Outside the Connect Community Charter School Multi-Purpose Room in North Fair Oaks, where the meeting took place, tenants told the Pulse they started receiving violations for everything from unsecured propane tanks to non-compliant sewer lines earlier this spring. Residents—some who have lived in the park for several decades—said that this was the first time they'd ever experienced a county inspection.
One such tenant, Jessica Contreras, has lived in the park for 10 years since moving from a nearby shelter. After receiving a violation for an improperly installed A/C, she decided just to remove it, fearing eviction if she didn't.
"It's an oven," she said of her trailer now.
Ester Hollander, a resident of more than 30 years, has never seen such an inspection. To comply with county regulations, she had to move an accessory unit in front of her trailer and can no longer open her shed door.
"They destroyed everybody's lives," she said.
According to residents, the county began delivering the code violations to the park's residents in March. Several weeks ago, they sent a petition, signed by 75% of the park’s residents, asking the county "to create a transparent process to formally rescind code violations that are impossible or unsafe to correct, to guarantee that a financial assistance program will pay for needed repairs and to hold park management accountable for the real health and safety issues in the park," according to a press release.
One of the problems, the tenants said, is that it's unclear what the timeline is for compliance—and what happens if they don't. They were hoping for more clarity from the county during Thursday's meeting.
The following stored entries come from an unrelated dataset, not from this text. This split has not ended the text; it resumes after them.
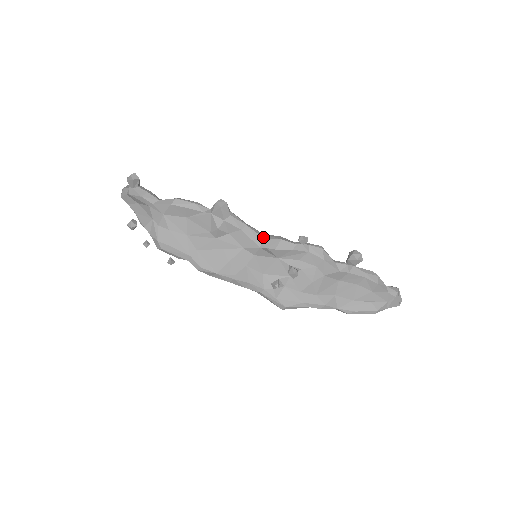
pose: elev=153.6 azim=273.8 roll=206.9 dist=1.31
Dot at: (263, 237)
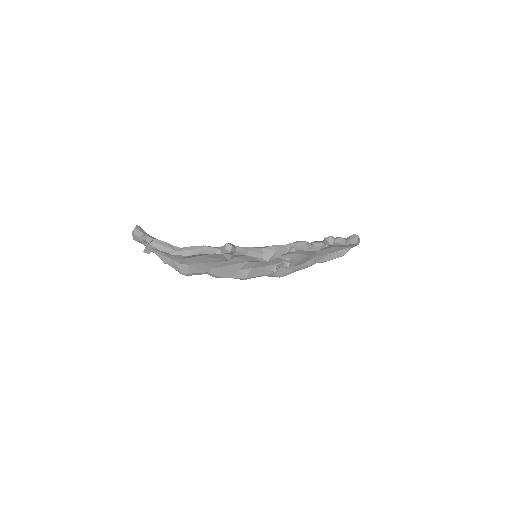
Dot at: (262, 253)
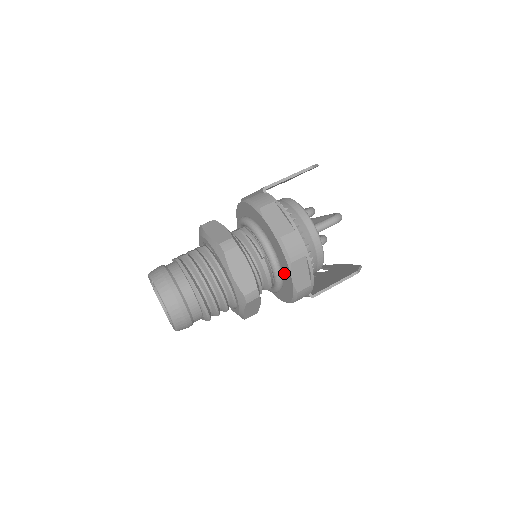
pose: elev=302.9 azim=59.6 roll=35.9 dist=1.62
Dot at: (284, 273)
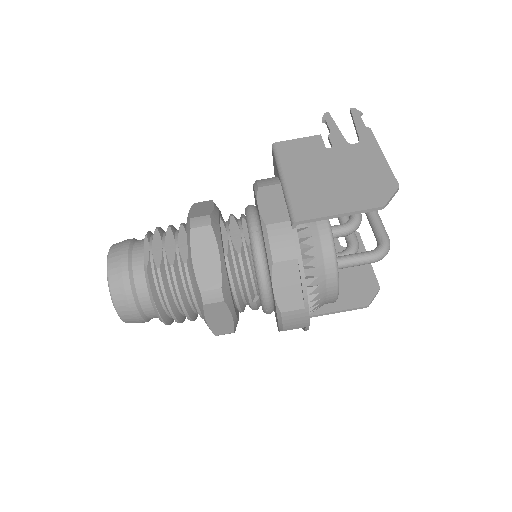
Dot at: (275, 313)
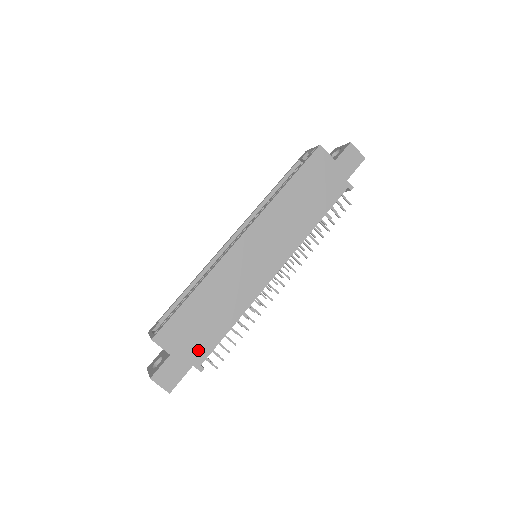
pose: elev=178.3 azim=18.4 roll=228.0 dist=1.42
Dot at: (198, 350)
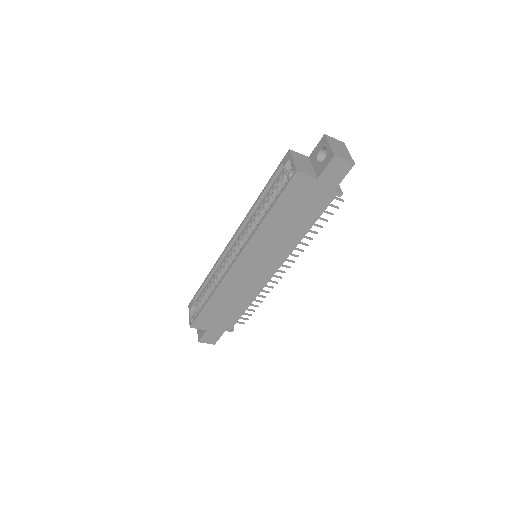
Dot at: (226, 324)
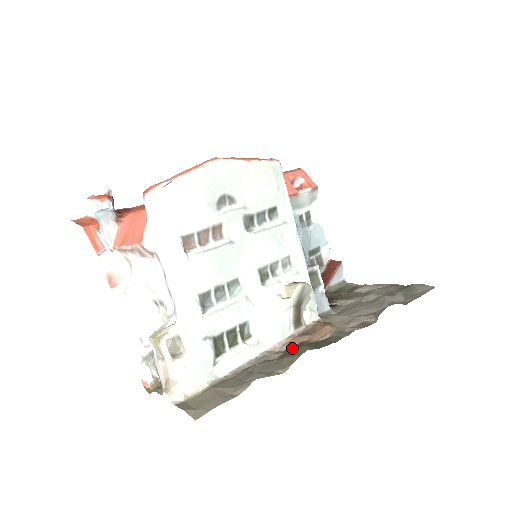
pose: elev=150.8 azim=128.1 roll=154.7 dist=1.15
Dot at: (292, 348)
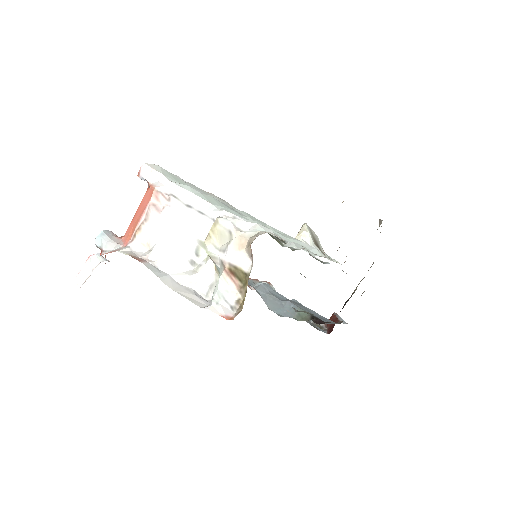
Dot at: occluded
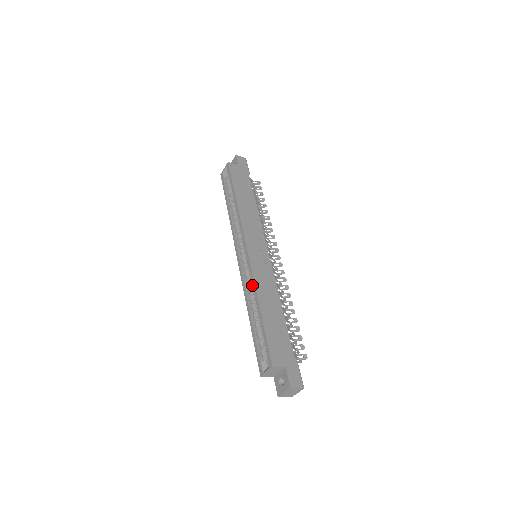
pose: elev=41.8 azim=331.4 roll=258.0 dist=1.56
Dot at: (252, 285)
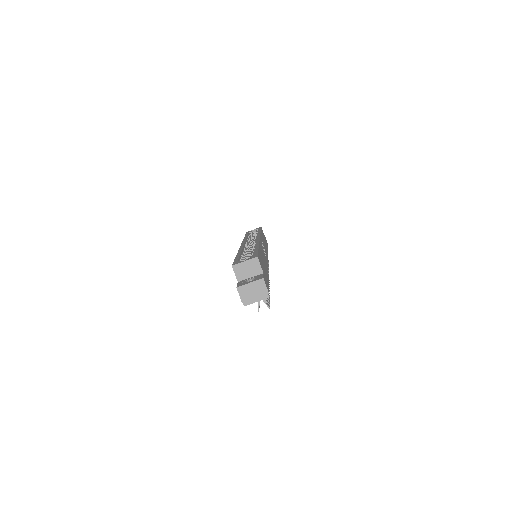
Dot at: (255, 244)
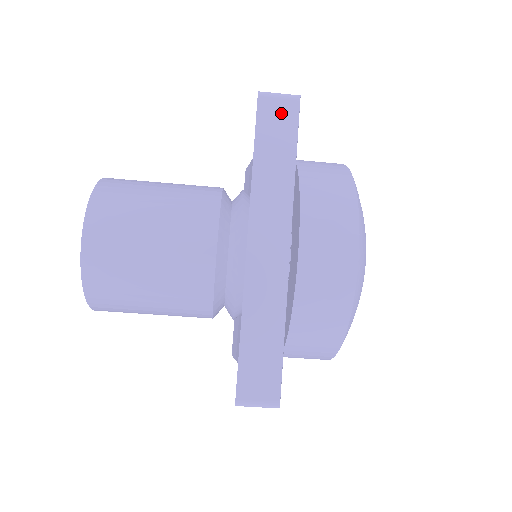
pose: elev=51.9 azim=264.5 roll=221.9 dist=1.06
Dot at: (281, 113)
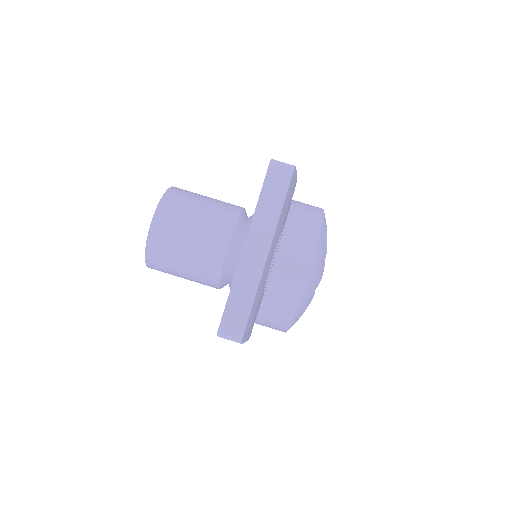
Dot at: (281, 174)
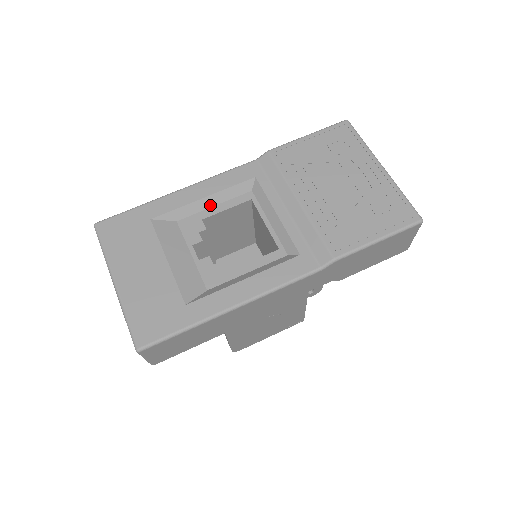
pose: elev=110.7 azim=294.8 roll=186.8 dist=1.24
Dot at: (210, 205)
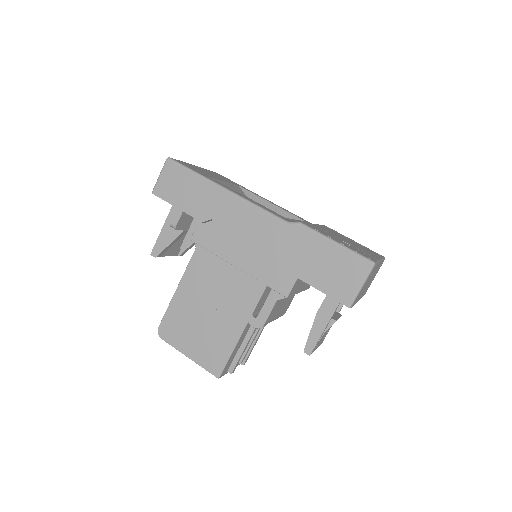
Dot at: (269, 208)
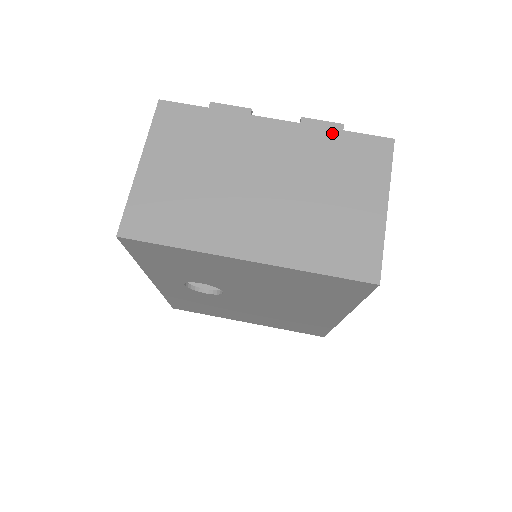
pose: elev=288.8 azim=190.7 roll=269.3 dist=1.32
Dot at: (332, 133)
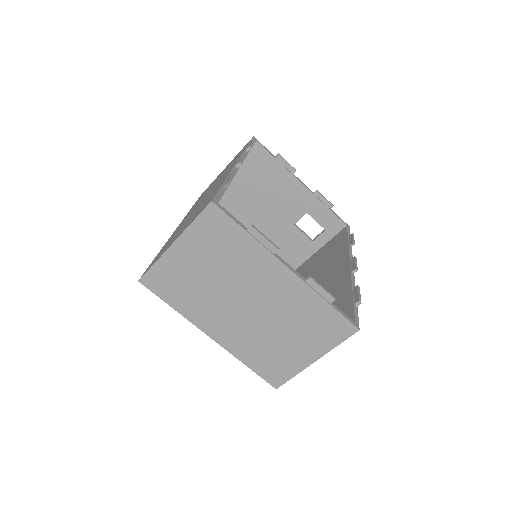
Dot at: (321, 302)
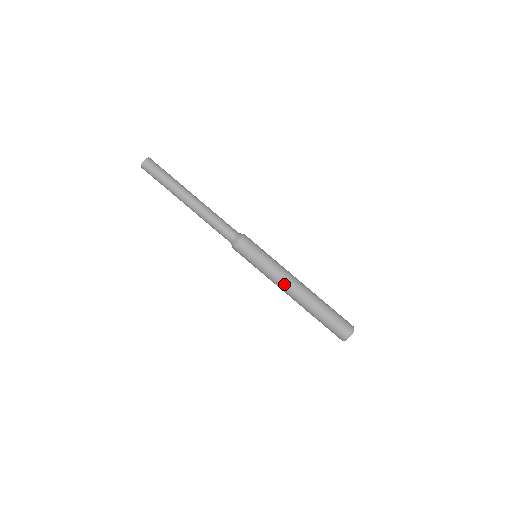
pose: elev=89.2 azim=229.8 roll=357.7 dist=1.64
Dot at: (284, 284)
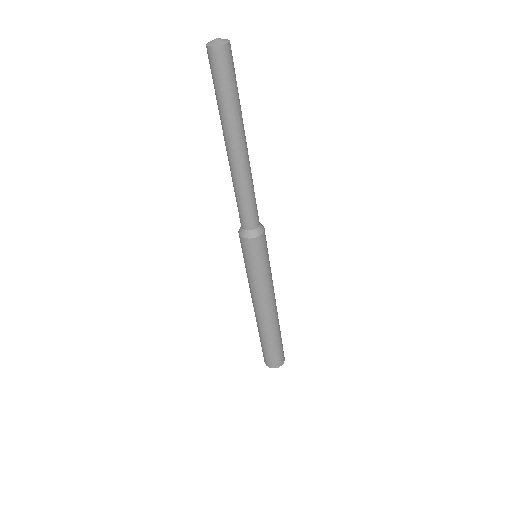
Dot at: (262, 303)
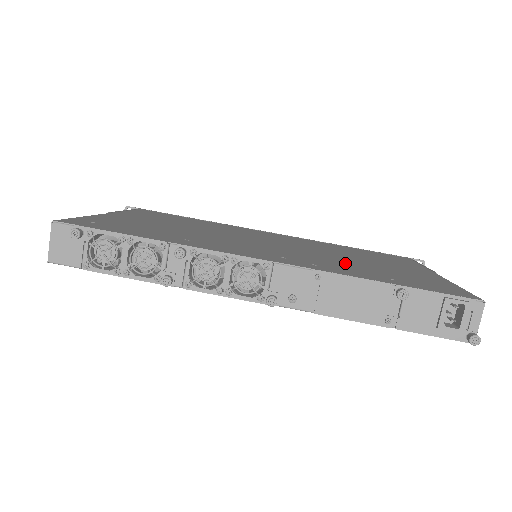
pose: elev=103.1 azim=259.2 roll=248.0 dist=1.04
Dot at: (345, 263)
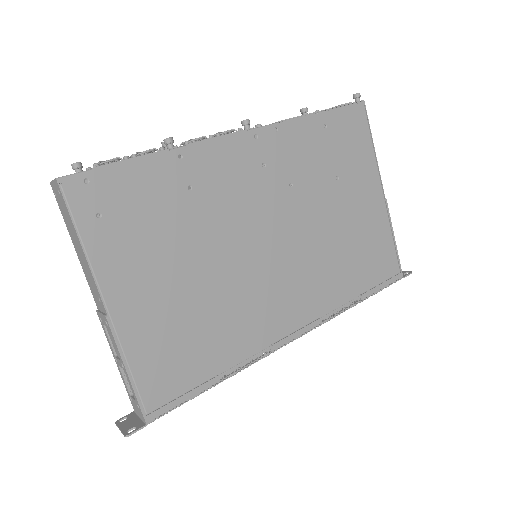
Dot at: occluded
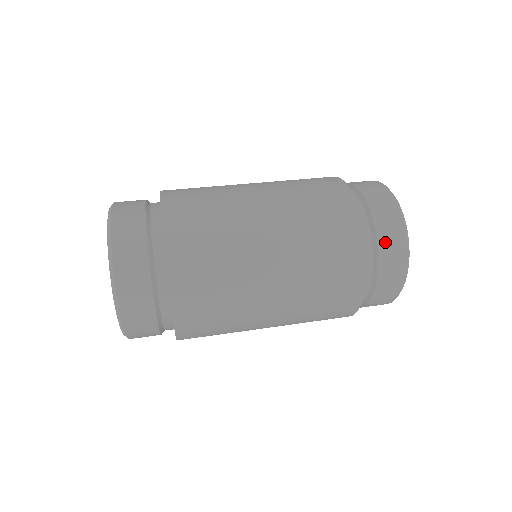
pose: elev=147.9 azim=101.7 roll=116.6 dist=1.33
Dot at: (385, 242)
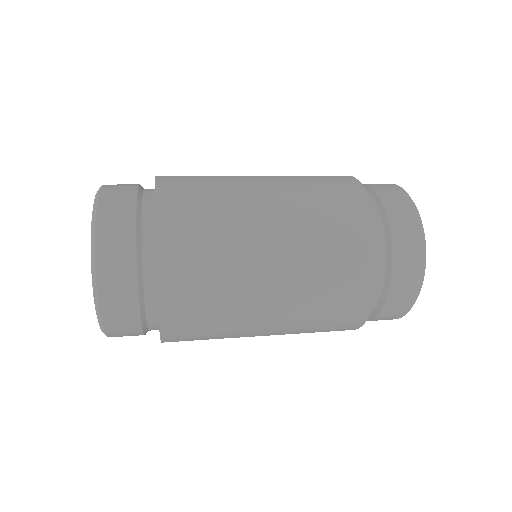
Dot at: (391, 205)
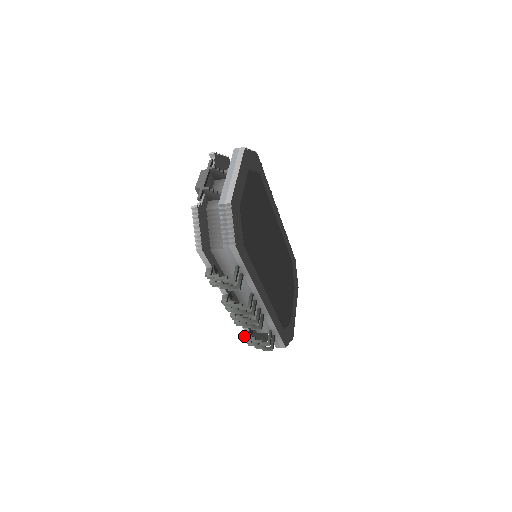
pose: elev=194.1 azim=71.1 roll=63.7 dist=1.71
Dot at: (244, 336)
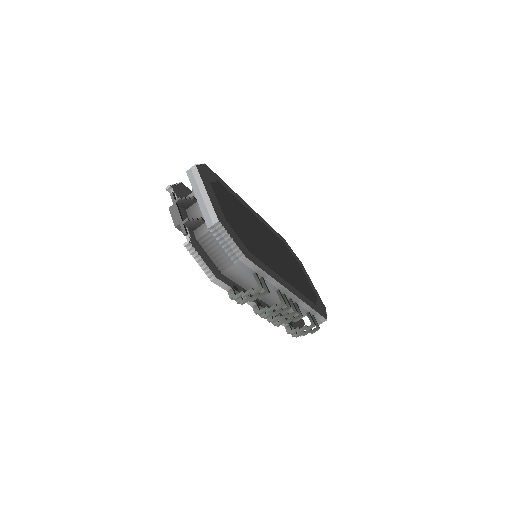
Dot at: (287, 332)
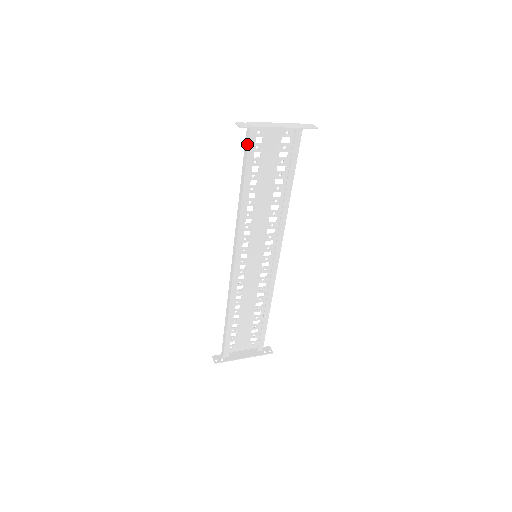
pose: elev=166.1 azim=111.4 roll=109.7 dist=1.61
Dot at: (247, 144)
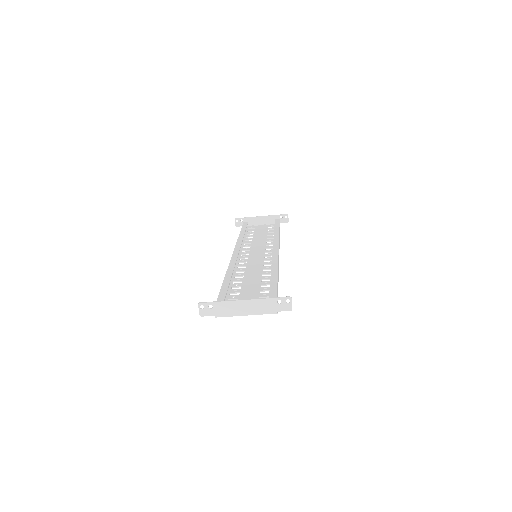
Dot at: occluded
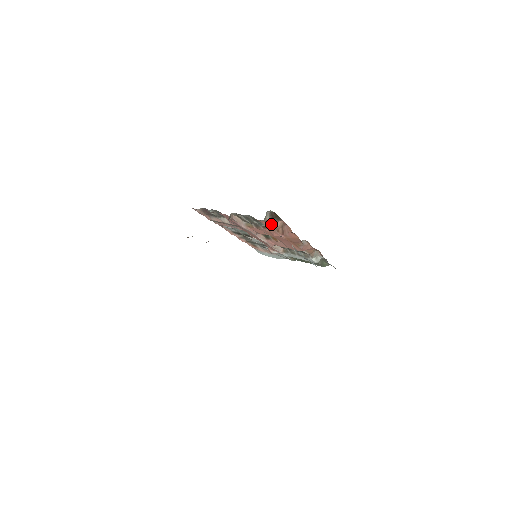
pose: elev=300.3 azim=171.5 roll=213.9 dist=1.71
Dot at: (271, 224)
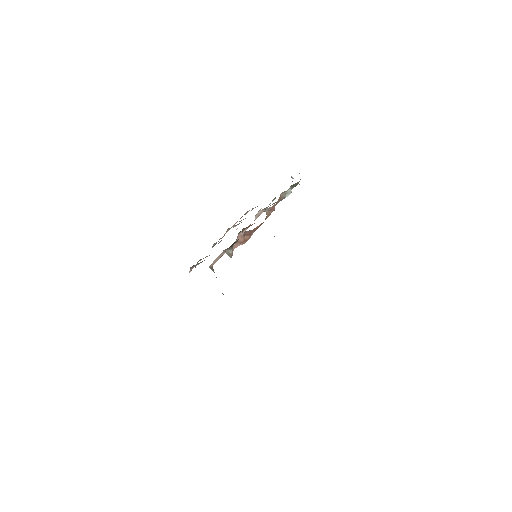
Dot at: (237, 246)
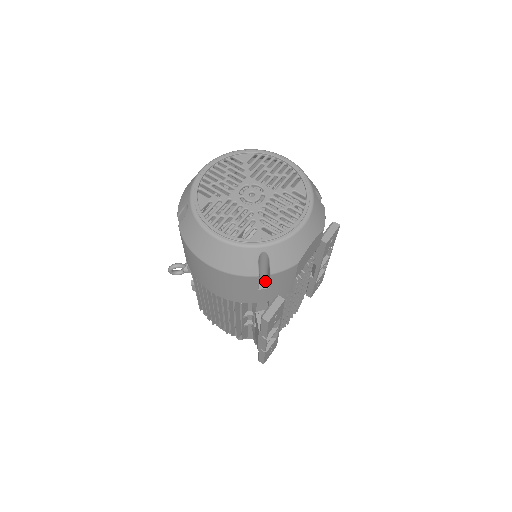
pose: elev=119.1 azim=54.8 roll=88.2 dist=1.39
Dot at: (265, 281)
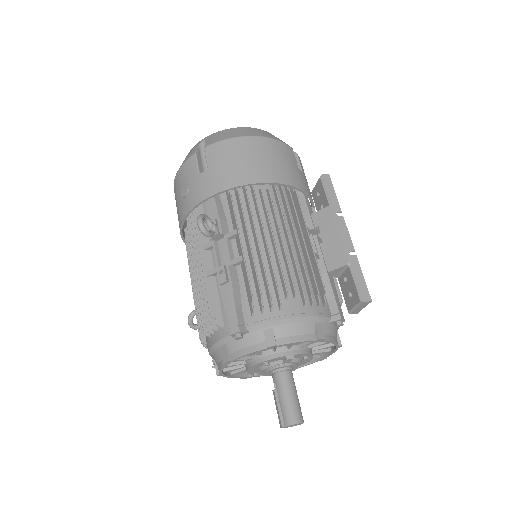
Dot at: occluded
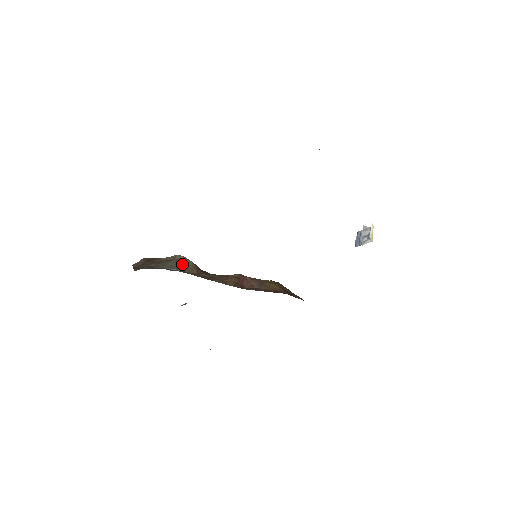
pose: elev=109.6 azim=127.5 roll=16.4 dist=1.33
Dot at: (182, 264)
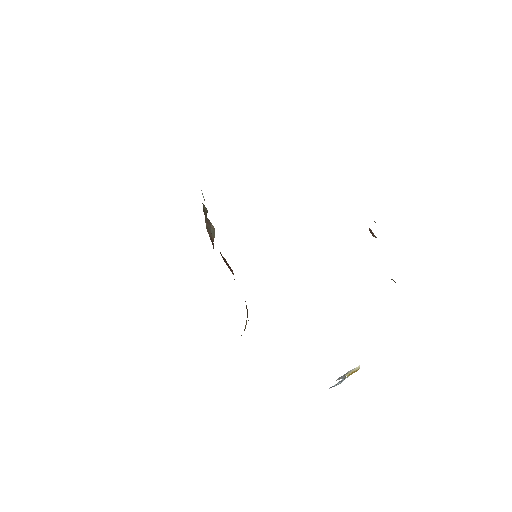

Mary Whitney, a lifelong Redwood City resident and three-year tenant of the trailer park, said she thinks the county should either forgive the violations or provide residents with the resources to fix them. She estimated that it would cost her several thousand dollars to get up to code.
But Steve Monowitz, San Mateo County community development director, assured the residents that the county would do everything in its power to support them in addressing these code violations. He said he understood that not all changes—such as relocating trailers—would be possible.
Still, Monowitz said, tenants are ultimately responsible for bringing their homes up to code.
"It's important to demonstrate you’ve done everything in your means to address the code violations," he said.
But according to residents, the long list of code violations is just one of many gripes it has against the county.
While the county is asking residents, who collectively pay over $1 million a year to use the land under their homes to replace accessory units and secure propane tanks, the trailer park is struggling with old electrical systems, flooding and major sewage leaks.
"Literal sewage," Whitney said. "It stinks. There are flies."
Monowitz said that the county is aware of these issues and "expects a full and complete assessment of park infrastructure–electrical, sewer, waste water" from the park management.
One resident, voicing the fears of many, asked what would happen in the meantime. If the park management fails to fix sewage and electrical issues, he asked, "what happens to all of us that live there?"
“It’s not our intention to red-tag the park,” Monowitz said.
Residents seem skeptical of the county's promises to support them through this process. Many described months or even years of racism, harassment and neglect from park management. They're fed up and fearful.
"Yes, I'm afraid to speak out," Whitney said. "But these are our homes."
Residents also expressed confusion about conflicting regulations. Many purchased accessory units or stationed their trailers according to the park management’s direction. Why, after so many years, did they suddenly have to move everything to meet county codes?
After two hours, the meeting closed with a final call to action.
“I want to know, where’s the county’s accountability?” Whitney said, pointing at Monowitz.
“You have authority, we don’t,” she said to applause. “We’re residents. We've done the work. We need you guys to do the work.”